• Question: What came first, the egg or the chicken?

    Asked by 10yling to Ed, Hayley, Jason, Nathan, Sophie on 10 Mar 2013.
    • Photo: Hayley Evers-King

      Hayley Evers-King answered on 10 Mar 2013:


      Based on evolution, I’d suggest the egg. Dinosaurs existed before chickens and we know they laid eggs, so if you mean any egg, then eggs definitely came first. If you mean specifically a chicken egg, then most of the information that I’ve seen suggests birds evolved from dinosaurs – so eventually after many, many generations an egg would have been laid that hatched as something very similar to our modern chickens. This bird probably didn’t look a lot like our modern chickens however, as these have been selectively bred by us for eating/laying eggs. It’s thought that the wild ancestor of the modern chicken is the Indian Jungle Fowl.

    • Photo: Jason King

      Jason King answered on 11 Mar 2013:


      Eggs definitely. Even dinosaurs liked omelettes.

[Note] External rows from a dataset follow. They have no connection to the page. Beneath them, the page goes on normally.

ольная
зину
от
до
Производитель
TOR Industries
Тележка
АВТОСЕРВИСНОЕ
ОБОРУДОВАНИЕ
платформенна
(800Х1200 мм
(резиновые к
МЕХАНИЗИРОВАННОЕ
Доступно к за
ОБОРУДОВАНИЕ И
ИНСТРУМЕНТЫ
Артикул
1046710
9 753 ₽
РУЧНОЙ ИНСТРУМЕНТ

    • Photo: Edward Bovill

      Edward Bovill answered on 12 Mar 2013:


      It entirely depends on what you mean by ‘egg’.

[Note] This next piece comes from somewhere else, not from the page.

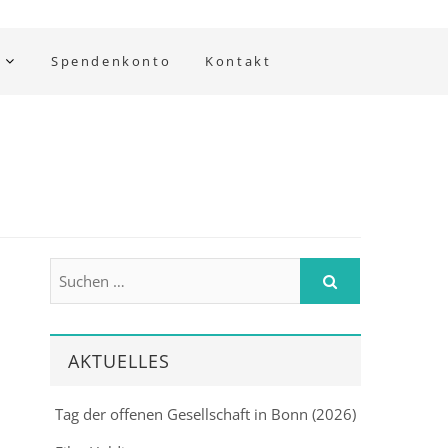
Spendenkonto
Kontakt
AKTUELLES
Tag der offenen Gesellschaft in Bonn (2026)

      Many animals laid eggs before the chicken evolved, including fish, dinosaurs and other birds. So from that point of view eggs definitely came first. However, if you mean ‘chicken egg’ specifically then it depends on how you define a ‘chicken egg’.

      At some point the first bird that we now would define as a chicken will have evolved. It will have hatched from an egg, but that egg was laid by a bird that was not quite a chicken.

      This newly evolved chicken hatched from an egg, but would you call it a ‘chicken egg’? I, personally, would call the first egg laid by this new chicken the first ‘chicken’s egg’. In that case, the chicken came first.

      If you think that the fact the chicken hatched from an egg makes that egg a ‘chicken egg’ as it produced a chicken, then the egg came first.